(Entries taken from a collection)

**********

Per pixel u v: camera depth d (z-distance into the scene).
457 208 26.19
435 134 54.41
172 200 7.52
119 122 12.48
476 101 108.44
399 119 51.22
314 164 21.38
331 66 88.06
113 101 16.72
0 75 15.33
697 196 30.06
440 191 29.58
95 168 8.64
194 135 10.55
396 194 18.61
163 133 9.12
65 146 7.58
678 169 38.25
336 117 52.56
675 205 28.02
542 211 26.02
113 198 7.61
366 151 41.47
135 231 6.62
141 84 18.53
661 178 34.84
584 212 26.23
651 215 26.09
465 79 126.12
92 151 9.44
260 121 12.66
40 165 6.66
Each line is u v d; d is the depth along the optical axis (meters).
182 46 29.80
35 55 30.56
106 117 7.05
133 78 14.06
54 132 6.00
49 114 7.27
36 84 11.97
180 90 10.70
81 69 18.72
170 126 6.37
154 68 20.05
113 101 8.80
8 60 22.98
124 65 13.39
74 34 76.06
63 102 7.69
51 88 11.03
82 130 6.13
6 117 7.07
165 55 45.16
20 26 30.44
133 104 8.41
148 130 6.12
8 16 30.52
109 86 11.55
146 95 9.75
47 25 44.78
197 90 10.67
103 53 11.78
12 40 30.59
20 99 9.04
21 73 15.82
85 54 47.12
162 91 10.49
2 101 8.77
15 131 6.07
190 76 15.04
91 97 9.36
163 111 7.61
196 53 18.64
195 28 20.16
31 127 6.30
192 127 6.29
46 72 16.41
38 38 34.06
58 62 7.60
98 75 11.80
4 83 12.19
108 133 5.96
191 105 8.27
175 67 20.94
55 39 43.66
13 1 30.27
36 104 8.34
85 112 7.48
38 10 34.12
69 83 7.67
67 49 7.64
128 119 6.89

**********

ASSIGNED TASK :: Look over the records above and filter for each line with the word "depth".

OUTPUT FOR THIS EXERCISE ::
Per pixel u v: camera depth d (z-distance into the scene).
Each line is u v d; d is the depth along the optical axis (meters).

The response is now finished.